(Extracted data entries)

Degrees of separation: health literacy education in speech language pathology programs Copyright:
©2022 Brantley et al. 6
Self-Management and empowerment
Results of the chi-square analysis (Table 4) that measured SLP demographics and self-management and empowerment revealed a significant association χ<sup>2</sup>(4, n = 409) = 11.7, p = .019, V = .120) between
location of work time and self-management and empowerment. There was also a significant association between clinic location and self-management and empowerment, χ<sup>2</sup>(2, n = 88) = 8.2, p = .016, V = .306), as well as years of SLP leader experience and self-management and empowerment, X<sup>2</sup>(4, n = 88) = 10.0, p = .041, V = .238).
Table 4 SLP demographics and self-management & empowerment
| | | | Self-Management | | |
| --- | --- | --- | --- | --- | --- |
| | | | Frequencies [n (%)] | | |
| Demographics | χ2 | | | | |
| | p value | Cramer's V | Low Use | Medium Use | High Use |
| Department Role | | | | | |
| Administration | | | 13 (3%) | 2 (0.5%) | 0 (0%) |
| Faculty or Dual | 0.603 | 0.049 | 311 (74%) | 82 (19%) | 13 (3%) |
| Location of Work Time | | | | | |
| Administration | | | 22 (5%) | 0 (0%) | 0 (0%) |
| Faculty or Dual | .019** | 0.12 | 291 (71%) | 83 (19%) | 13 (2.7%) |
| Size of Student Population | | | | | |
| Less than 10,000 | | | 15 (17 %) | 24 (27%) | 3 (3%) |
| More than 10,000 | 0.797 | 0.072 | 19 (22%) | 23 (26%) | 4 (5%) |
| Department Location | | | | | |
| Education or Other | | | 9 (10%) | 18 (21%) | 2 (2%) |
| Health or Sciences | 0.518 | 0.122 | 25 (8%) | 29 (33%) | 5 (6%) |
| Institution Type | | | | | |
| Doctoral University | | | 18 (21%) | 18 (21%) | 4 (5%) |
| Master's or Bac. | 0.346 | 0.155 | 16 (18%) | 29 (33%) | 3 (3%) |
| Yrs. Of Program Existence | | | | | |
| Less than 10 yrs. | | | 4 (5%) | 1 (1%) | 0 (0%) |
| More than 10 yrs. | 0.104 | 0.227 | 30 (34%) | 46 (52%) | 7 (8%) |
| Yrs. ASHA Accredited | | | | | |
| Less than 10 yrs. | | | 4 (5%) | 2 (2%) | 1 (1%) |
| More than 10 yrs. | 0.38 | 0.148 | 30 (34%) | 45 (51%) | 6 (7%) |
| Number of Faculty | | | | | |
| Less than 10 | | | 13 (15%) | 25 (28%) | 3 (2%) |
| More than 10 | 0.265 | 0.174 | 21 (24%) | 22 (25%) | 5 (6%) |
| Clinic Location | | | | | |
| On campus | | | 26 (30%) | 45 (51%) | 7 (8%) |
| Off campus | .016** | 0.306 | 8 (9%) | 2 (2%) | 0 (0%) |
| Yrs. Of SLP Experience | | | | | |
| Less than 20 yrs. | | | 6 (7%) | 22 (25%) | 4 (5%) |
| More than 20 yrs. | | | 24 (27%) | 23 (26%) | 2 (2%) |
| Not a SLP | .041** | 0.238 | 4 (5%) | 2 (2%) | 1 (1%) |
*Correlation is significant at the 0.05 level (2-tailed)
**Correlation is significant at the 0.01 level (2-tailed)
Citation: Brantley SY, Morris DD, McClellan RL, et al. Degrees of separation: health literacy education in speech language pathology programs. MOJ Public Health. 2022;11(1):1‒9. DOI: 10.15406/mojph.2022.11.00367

--

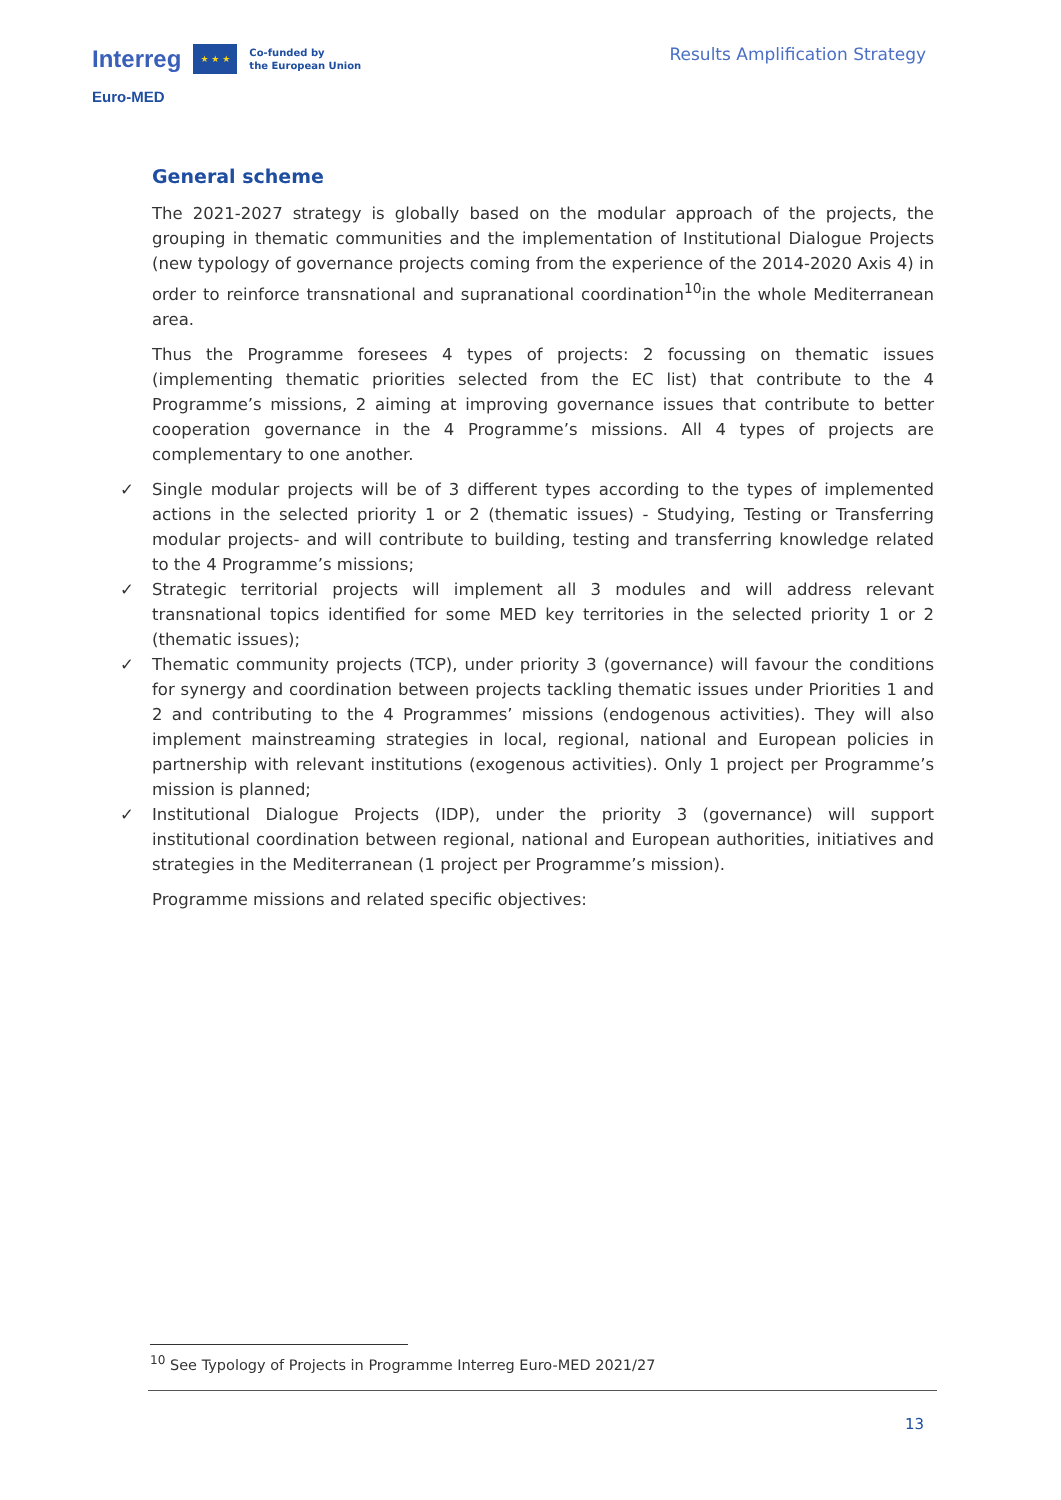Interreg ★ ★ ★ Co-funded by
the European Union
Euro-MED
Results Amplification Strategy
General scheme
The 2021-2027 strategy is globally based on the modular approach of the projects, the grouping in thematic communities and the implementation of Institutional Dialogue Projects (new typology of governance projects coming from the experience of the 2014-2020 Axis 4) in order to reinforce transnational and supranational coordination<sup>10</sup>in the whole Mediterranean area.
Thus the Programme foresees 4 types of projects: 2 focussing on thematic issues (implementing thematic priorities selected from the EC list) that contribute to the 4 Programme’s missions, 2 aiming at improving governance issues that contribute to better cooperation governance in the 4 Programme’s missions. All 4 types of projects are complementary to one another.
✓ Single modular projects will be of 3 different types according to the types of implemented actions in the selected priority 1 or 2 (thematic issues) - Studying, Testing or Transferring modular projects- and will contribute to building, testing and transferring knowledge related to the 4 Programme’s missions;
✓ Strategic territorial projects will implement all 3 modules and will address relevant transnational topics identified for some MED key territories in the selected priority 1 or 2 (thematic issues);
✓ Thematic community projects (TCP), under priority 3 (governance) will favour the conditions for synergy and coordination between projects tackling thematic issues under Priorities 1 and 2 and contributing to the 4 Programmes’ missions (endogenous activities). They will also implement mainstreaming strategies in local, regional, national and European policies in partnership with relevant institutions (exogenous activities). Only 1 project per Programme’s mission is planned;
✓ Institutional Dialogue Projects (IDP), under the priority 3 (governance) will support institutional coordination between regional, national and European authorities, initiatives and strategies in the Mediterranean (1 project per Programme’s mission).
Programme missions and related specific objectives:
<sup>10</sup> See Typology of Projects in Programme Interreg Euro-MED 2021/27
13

--

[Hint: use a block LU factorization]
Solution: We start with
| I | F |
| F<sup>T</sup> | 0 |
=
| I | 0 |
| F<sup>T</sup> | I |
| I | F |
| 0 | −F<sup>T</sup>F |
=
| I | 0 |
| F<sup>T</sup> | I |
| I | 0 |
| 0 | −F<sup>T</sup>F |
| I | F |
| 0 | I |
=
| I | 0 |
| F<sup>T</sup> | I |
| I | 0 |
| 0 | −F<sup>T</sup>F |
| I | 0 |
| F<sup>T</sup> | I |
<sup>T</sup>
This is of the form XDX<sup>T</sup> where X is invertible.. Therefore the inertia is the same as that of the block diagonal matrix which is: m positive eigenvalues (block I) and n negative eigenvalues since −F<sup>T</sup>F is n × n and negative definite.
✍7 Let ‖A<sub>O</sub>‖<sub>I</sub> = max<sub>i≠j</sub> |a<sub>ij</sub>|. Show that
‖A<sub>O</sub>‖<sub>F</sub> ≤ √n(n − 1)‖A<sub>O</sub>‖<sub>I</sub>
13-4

_Problem to solve_
Give back exactly the lines above, from the line containing "the European Union" through the line containing "Thus the Programme", with both end lines and nothing more.

_Solution to this exercise_
the European Union
Euro-MED
Results Amplification Strategy
General scheme
The 2021-2027 strategy is globally based on the modular approach of the projects, the grouping in thematic communities and the implementation of Institutional Dialogue Projects (new typology of governance projects coming from the experience of the 2014-2020 Axis 4) in order to reinforce transnational and supranational coordination<sup>10</sup>in the whole Mediterranean area.
Thus the Programme foresees 4 types of projects: 2 focussing on thematic issues (implementing thematic priorities selected from the EC list) that contribute to the 4 Programme’s missions, 2 aiming at improving governance issues that contribute to better cooperation governance in the 4 Programme’s missions. All 4 types of projects are complementary to one another.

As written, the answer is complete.